In a nutshell, the assignment discussed there was to fill the blanks in a "gappy" column by repeating each visible value enough times to populate the empty cells beneath each visible value until the next visible value is reached and then continue repeating using that next value.
The answer (as modified by PeterBartholomew1) in that discussion was:
=SCAN("", names, LAMBDA(accumulator, current, IF(current <> "", current, accumulator)))
In my attached file, "names" refers to the list of names in A1:A10 (that is, including the otherwise blank A10).
A couple of things I don't understand:
First (and probably simpler) is the function of the initial value of the accumulator. Whether it's "" or "xxx" (which I used in the attached file) the output stays the same. So why is the accumulator necessary to begin with? Or does it imply that - for that particular purpose - SCAN is not the right approach?

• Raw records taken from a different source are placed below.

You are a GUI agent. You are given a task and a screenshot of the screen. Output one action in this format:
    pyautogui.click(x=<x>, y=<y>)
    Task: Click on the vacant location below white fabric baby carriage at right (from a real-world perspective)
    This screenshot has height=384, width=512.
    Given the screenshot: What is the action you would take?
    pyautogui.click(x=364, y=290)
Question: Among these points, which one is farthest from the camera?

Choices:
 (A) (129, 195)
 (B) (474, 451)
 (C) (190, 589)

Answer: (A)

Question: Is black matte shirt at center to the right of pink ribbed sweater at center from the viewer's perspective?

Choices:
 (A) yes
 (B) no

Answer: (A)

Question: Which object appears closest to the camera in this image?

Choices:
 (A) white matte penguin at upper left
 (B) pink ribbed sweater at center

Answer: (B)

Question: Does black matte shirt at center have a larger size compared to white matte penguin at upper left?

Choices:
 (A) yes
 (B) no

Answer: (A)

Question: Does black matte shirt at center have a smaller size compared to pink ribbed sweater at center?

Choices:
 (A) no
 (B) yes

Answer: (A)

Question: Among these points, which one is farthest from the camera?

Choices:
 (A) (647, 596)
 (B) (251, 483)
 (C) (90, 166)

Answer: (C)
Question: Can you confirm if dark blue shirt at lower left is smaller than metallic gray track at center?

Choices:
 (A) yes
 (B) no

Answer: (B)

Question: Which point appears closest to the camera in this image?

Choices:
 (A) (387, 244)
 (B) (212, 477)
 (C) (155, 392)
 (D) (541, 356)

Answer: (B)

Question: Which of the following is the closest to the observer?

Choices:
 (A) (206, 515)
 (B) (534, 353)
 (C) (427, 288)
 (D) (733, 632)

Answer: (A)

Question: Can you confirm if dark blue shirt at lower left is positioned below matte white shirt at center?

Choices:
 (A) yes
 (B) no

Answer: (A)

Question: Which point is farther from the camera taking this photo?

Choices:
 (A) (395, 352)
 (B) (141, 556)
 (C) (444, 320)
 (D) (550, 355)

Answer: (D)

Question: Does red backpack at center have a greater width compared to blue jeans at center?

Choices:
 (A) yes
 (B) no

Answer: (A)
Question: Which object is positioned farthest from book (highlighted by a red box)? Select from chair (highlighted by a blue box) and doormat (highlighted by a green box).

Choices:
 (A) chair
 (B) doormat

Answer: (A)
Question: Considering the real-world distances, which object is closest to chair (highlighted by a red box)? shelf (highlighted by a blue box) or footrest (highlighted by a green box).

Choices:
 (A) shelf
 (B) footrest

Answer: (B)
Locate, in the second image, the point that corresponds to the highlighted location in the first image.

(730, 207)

Second, whether the initial accumulator value is "" or "xxx", it somehow gets reset as we go down the column and its value becomes equal to the value of the most recent visible row cell; it doesn't "accumulate" - which to my (obviously over-simplistic) mind would imply some sort of concatenation of all previously visible row cells.
To demonstrate, I changed the formula to just
=SCAN("xxx",names,LAMBDA(a,c,"a is now "&a))
and the output became
In this case, there is some form of "accumulation" - but even that doesn't take the form I would expect.
As the title says: how and when does the accumulator gets reset? That's an issue I ran into in various other scenarios so I would like to understand it once and for all, if possible...
I think your question is really about how the accumulator in SCAN works and the answer is that it is NOT a good term at all. The "accumulator" is really just the previous resulting value and althought the term "accumulator" is technically correct, it can be confusing. I prefer to use "p" and "q" as in SCAN( _init, _array, LAMBDA( p, q, ...)) because "p" is the prior or previous value (and on the first iteration it will use the _init value you give it) and the "q" is the qth value in the _array. so it will iterate through the _array and at the end give a final answer (and because it is SCAN instead of REDUCE it will also give you every iteration on the way) based on the formula you give. The term "accumulator" is technically correct because when it goes into the 7th iteration it will pass the result from the 6th iteration but that result from the 6th iteration is technically the accumulated result from ALL the previous iterations. Hope that help.
5 Replies
- m_tarlerBronze Contributor
I think your question is really about how the accumulator in SCAN works and the answer is that it is NOT a good term at all. The "accumulator" is really just the previous resulting value and althought the term "accumulator" is technically correct, it can be confusing. I prefer to use "p" and "q" as in SCAN( _init, _array, LAMBDA( p, q, ...)) because "p" is the prior or previous value (and on the first iteration it will use the _init value you give it) and the "q" is the qth value in the _array. so it will iterate through the _array and at the end give a final answer (and because it is SCAN instead of REDUCE it will also give you every iteration on the way) based on the formula you give. The term "accumulator" is technically correct because when it goes into the 7th iteration it will pass the result from the 6th iteration but that result from the 6th iteration is technically the accumulated result from ALL the previous iterations. Hope that help.
- PeterBartholomew1Silver Contributor
I think the key point is that, though 'c' picks up a name from the 'names' column at each step, 'a' only takes its value from "xxx" for the initial step. From there on it sets its value from the result of the previous step. The variable 'c' references the input to the formula, whilst 'a' accumulates the results. Your example only uses 'names' as the iterator 'for each c in names'. At each step "a is now " is inserted at the start of the line so an array of text strings of increasing length is output.
In my formula "xxx" is available at step 1 but it is not used because the 'name' is not blank.
- Patrick2788Silver Contributor
In re: the first example with the names. The initial value supplied in SCAN is arbitrary because the first position is the array is filled.
I believe the initial value becomes useful for filling in gaps in the data when the data is a bit messier such as:
If we're to presume those first few blanks are to be filled with "John" then the initial value becomes useful because it gets the ball rolling:
=LET( initial, TAKE(TRIMRANGE(names2, 1), 1), SCAN(initial, names2, FillDownλ) )
With FillDownλ being the standard:
FillDownλ = LAMBDA(acc,v,IF(v="",acc,v))
- PeterBartholomew1Silver Contributor
Patrick2788 A minor variation might be
= LET( initial, TAKE(TRIMRANGE(names2, 3), -1), SCAN(initial, names2, FillDownλ) )
BTW I like your use of TRIMRANGE. I opposed the introduction of the function at first.